Bld-1-KLA destroys the mitochondrial membrane and induces apoptosis.

Bld-1-KLA destroys the mitochondrial membrane and induces apoptosis. Fibroblast cytokine 9 (FGF9) is overexpressed in many cancer cells (Ren et al., 2016; Mizukami et al., 2017), and its targeted receptor FGFR3c is an important driver of bladder cancer progression (Iyer and Milowsky, 2013; Wang et al., 2020). The important role of FGFR3c makes it an important therapeutic target for the treatment of bladder cancer. Wang et al. (2020) reported one FGF9 binding peptide, P4, using the phage display technique. Meanwhile, they found that P4 is highly homologous to the immunoglobulin-like domain II-III (D2-D3) of FGFR3c using sequence comparison. Functional analysis showed that P4 had the ability to prevent the FGF9-induced aggressive phenotypes, including cell proliferation, migration, and invasion, and inhibit tumor progression by downregulating the MAPK and Akt cascade pathways. More importantly, FGF9 was found to be a potential driver of drug resistance in gastric and bladder cancer cells, in which the presence of P4 can increase the sensitivity of chemical drugs. In conclusion, Wang’s study identified a novel FGF9-binding peptide that may serve as a potential agent to treat malignancies with abnormally upregulated FGF9.

Conclusion

In recent decades, significant success has been achieved in the diagnosis, treatment, and prevention of bladder cancer. However, bladder cancer is characterized by polycentricity, multiple occurrences, and recurrence, suggesting great challenges for its clinical treatment. With the development of modern biosynthesis technology, peptide nano drugs have become one of the hot spots in drug research. Compared with monoclonal antibody drugs, recombinant protein drugs and small molecule drugs, peptide nano drugs have the characteristics of simple spatial structure, significant curative effect and high safety, and have been widely used in the diagnosis and treatment of tumors.
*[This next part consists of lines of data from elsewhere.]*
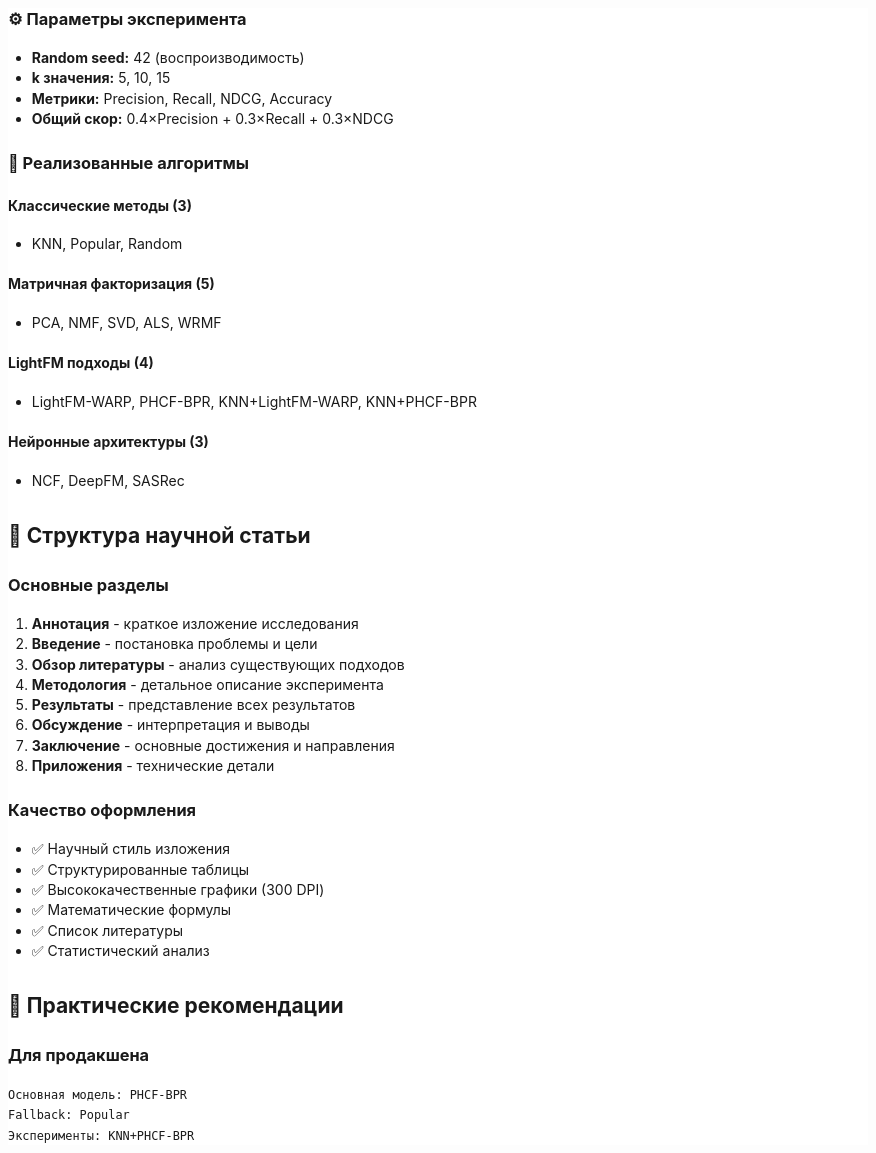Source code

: ### ⚙️ Параметры эксперимента
- **Random seed:** 42 (воспроизводимость)
- **k значения:** 5, 10, 15
- **Метрики:** Precision, Recall, NDCG, Accuracy
- **Общий скор:** 0.4×Precision + 0.3×Recall + 0.3×NDCG

### 🧮 Реализованные алгоритмы

#### Классические методы (3)
- KNN, Popular, Random

#### Матричная факторизация (5)
- PCA, NMF, SVD, ALS, WRMF

#### LightFM подходы (4)
- LightFM-WARP, PHCF-BPR, KNN+LightFM-WARP, KNN+PHCF-BPR

#### Нейронные архитектуры (3)
- NCF, DeepFM, SASRec

## 📖 Структура научной статьи

### Основные разделы
1. **Аннотация** - краткое изложение исследования
2. **Введение** - постановка проблемы и цели
3. **Обзор литературы** - анализ существующих подходов
4. **Методология** - детальное описание эксперимента
5. **Результаты** - представление всех результатов
6. **Обсуждение** - интерпретация и выводы
7. **Заключение** - основные достижения и направления
8. **Приложения** - технические детали

### Качество оформления
- ✅ Научный стиль изложения
- ✅ Структурированные таблицы
- ✅ Высококачественные графики (300 DPI)
- ✅ Математические формулы
- ✅ Список литературы
- ✅ Статистический анализ

## 🚀 Практические рекомендации

### Для продакшена
```
Основная модель: PHCF-BPR
Fallback: Popular
Эксперименты: KNN+PHCF-BPR
```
With the continuous progress of related technologies, the clinical application of peptide nano drugs is more and more in-depth, and the development space is broad. Peptides are promising for intracellular delivery of chemical drugs, DNA, siRNA, fluorescent molecules and nanoparticles. Compared with other chemical entities, peptides have the advantages of low molecular weight, low cost and good stability. At the same time, polypeptides can be easily modified to attach and enter tumor cells, and finally transport the goods to the desired and desired places. In general, peptide nanodrugs can improve tumor targeting and permeability, reduce systemic toxicity, reduce and prevent recurrence, shorten treatment time and reduce treatment cost. They are of great value for the clinical application of bladder cancer. Peptide drugs have outstanding advantages. With the continuous progress of biotechnology and peptide synthesis technology, peptide drugs have broad market development space and are expected to become one of the main drugs for cancer diagnosis and treatment (Lin et al., 2021).